Xinjiang/ La stampa cinese sui fatti: “cronaca ad alta voce” (高调报道)

In by Simone

La stampa cinese, solitamente attenta a non dare troppo risalto ai disordini sociali e politici che esplodono di volta in volta, in varie parti del paese, questa volta sembra ben determinata ad affrontare la questione dello Xinjiang.
L’approccio si basa sul fatto che si tratta di musulmani, nemico mondiale numero uno, e non di monaci buddhisti che richiamano nelle strade delle capitali mondiali orde di indignati sedicenti pacifisti.
In questa occasione si può chiaramente notare un atteggiamento diverso da parte degli organi di informazione. Per usare un’espressione cara ai cinesi, si può dire che si è passati da una “cronaca a bassa voce” ( 低调报道 ) ad una “cronaca ad alta voce”( 高调报道 ).

Le televisioni ed i giornali dedicano quotidianamente ampio spazio alla questione, forti di poter sostenere una tesi che sembra accontenti non solo l’opinione pubblica nazionale ma anche quella internazionale. I fatti si sono svolti così: gli incidenti sono stati organizzati dalle “tre forze” del terrorismo, del separatismo e dell’estremismo in patria e all’estero, le quali hanno scatenato una vera e propria rivolta violenta non solo ai danni della popolazione han (汉族, la maggioritaria nel territorio cinese), ma anche di altri gruppi etnici, segno evidente che la manifestazione della notte del 4 non ha nessun legame con i fatti di cronaca che hanno visto due uiguri uccisi durante degli scontri nella provincia del Guangdong, ma che invece dimostra come lo scopo dei rivoltosi fosse quello di gettare nel caos la regione per favorire gli interessi di gruppi terroristi e separatisti.

Il governo, impegnato nella tutela della stabilità della popolazione intera, senza alcuna discriminazione etnica, ha il pieno diritto ad utilizzare il pugno di ferro per reprimere queste azioni destabilizzanti che minano l’armonioso sviluppo della regione.

Il presidente Hu Jintao, il cui rientro anticipato in patria viene apertamente giustificato con gli incidenti di Urumqi, nella riunione del Comitato Permanente dell’Ufficio Politico del Comitato Centrale, convocata ieri per affrontare il problema dello Xinjiang, ha dichiarato che i responsabili saranno puniti severamente secondo quanto stabilito dalle leggi cinesi, ed una campagna di educazione sarà lanciata per riportare l’unità nell’area.
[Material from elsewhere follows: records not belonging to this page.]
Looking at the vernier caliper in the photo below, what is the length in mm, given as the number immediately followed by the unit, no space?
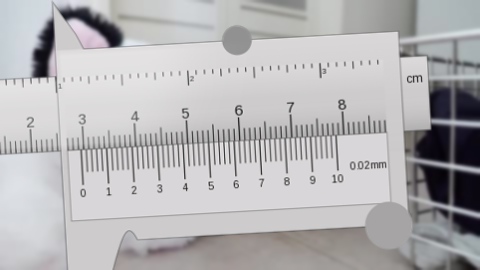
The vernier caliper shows 29.5mm
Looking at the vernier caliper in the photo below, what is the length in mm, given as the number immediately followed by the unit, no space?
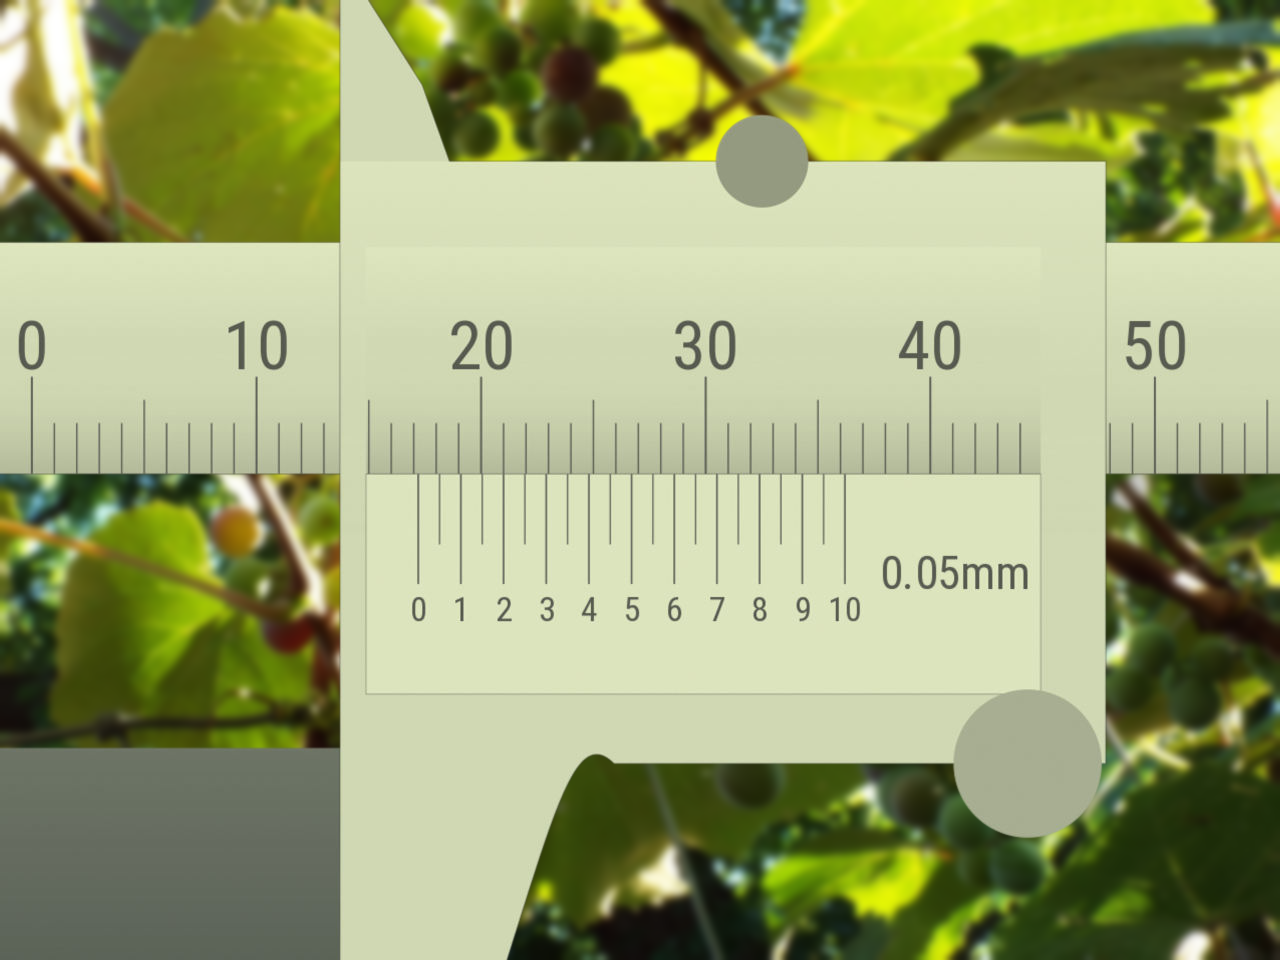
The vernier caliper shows 17.2mm
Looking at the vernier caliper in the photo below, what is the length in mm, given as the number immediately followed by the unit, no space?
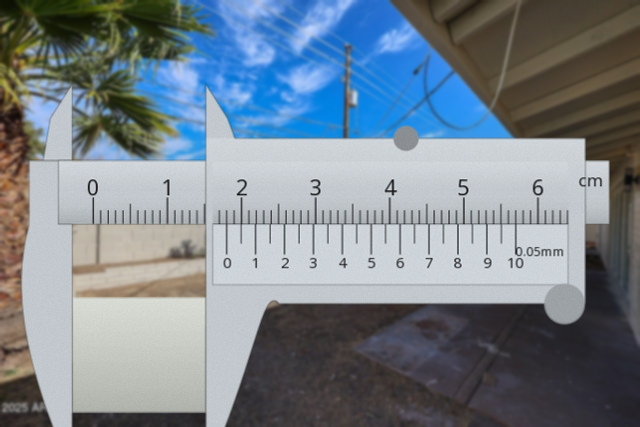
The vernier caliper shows 18.0mm
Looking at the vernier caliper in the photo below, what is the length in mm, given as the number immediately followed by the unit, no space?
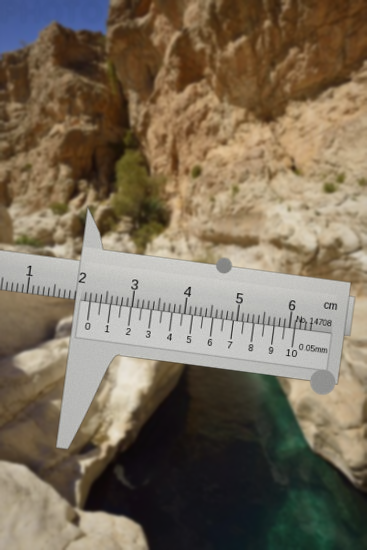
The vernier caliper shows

Intanto i primi provvedimenti presi dalle autorità, ultimo tra i quali lo stanziamento di 200mila yuan (poco meno di 20mila euro) per i famigliari delle vittime, più 10mila (circa mille euro) per le spese dei funerali, hanno già dato i loro frutti, e i media si riempiono di servizi che mostrano come la situazione sia tornata sotto controllo, e la vita abbia ripreso la sua quotidianità. Immagini di affollati mercati, centri commerciali riaperti e testimonianze della popolazione locale che si augura un ritorno alla piena normalità il più presto possibile vengono trasmesse continuamente.

L’atteggiamento di apparente apertura della stampa non è dovuto esclusivamente al fatto che la comunità internazionale impegnata nella lotta al terrorismo islamico non abbia la legittimità ad intervenire nella questione, ma trova le sue ragioni anche nella politica interna. Di fronte a quella che è stata la più grande rivolta dalla fondazione della Repubblica Popolare, il governo deve dimostrare di essere capace di mantenere la stabilità, essenziale alla crescita economica e alla vita stessa del Partito. Così diventa necessario per la leadership mostrare alla popolazione la propria determinazione, per scoraggiare il ripetersi di azioni simili, ma anche per convincere la popolazione dei benefici della politica di Pechino. Lo sviluppo ha bisogno di armonia, ed il PCC è l’unico a poterla garantire.